In an effort to prevent the spread of the infection, or indeed to fight the disease proactively, the collection and crosstabulation of data is considered key. A few days ago Google began collecting mobile location data from 131 countries as a means to determine more concretely the degree to which people are respecting quarantine and lockdown instructions issued by governments. In follow-up, Google publishes so-called Community Mobility Reports, which contain breathtakingly detailed information on the people’s whereabouts per country, regions, district, etc. State authorities, health services etc., are then able to make use of such data to get a clear overview of possible infection points, which will in turn help them react accordingly.
By now, we are aware of those basic precautionary measures that should be taken against COVID-19: physical distancing, (self)isolation, quarantine, hygiene. In addition, health authorities perform individual testing on persons who might have contracted the virus, or large-scale testing on the population as a way of trying to stop the spread of the disease in its tracks. Taiwan, South Korea etc., have been conducting such vigorous and large-scale tests. In China, too, technology and apps are utilized to enable quick and efficient testing.
In addition, contact tracing is identified as an essential measure to fight the ongoing epidemic. According to the European Centre for Disease Prevention and Control, contact tracing is achieved through “the prompt identification of contacts of a probable or confirmed case of COVID-19”. Once a patient carrying the disease is diagnosed, it is important to initiate contact tracing—i.e. identification of persons the patient was in contact with over a period—as a way of preventing further transmission of the disease. As we speak, there is even a race between the US and Europe on who will develop more efficient contact tracing apps.
It seems therefore that the coronavirus crisis is already convincing us of an increased necessity to use information technology, social media, apps and surveillance mechanisms as means to fighting this disease, and other risks in the future. China, for example, has been using contact tracing aggressively in its quest to squelch the virus. But it has done so by being largely oblivious of people’s rights and privacies.
Therefore, the lesson drawn from the coronavirus experience so far is that, indeed, the utilization of information technology, apps, is more easily implementable in authoritarian regimes. However, the creation of a surveillance state is a real prospect under these conditions. This is a slippery slope towards serious backsliding and shrinking civic space, as warned by International IDEA’s Global State of Democracy report 2019.
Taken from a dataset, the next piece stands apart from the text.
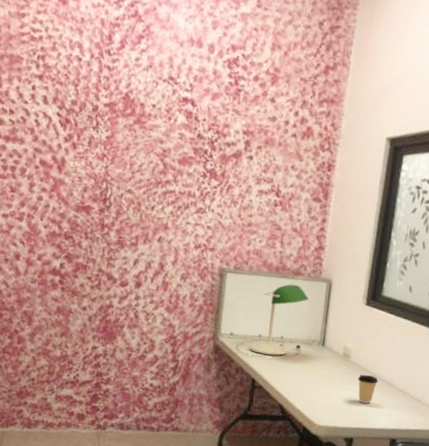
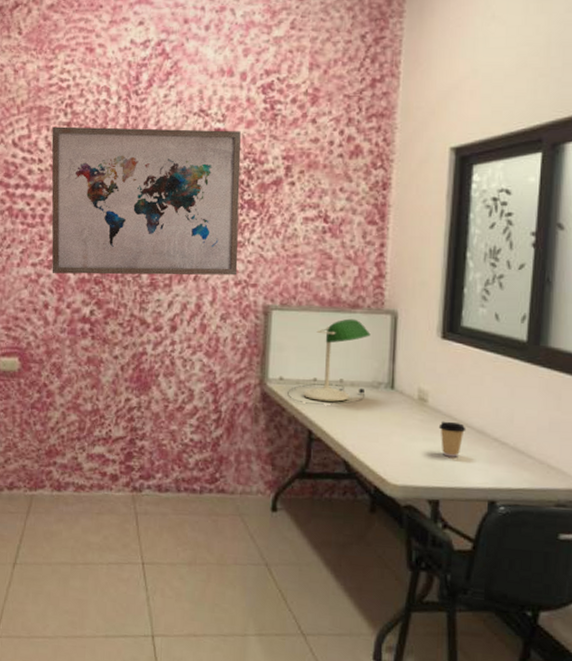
wall art: none [23,78,207,239] -> present [51,126,241,276]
The usage of information technology seems bound to be accelerated in democracies, too. In a post-COVID-19 world, it may well be that apps, social media and other contact tracing mechanisms will be further enforced in citizens’ daily lives. This will be the challenge of democracies: the maintenance of a precarious balance between liberal values and civic rights versus data collection, surveillance and contact tracing. But, contrary to autocratic regimes, democracies have in-built added advantages: they possess an organic relationship between the elected and the electorate, which is deeper or less deep depending on the quality of a democracy. But this relationship is normally always stronger than that in autocratic regimes because it is sourced in principles such as trust, solidarity, transparency and accountability, which are fostered by the government and the people alike. The introduction of information technology tools into the citizens’ lives in the future is to be achieved by maintaining a democratically agreed balance between the need for data on one hand and civic rights on the other.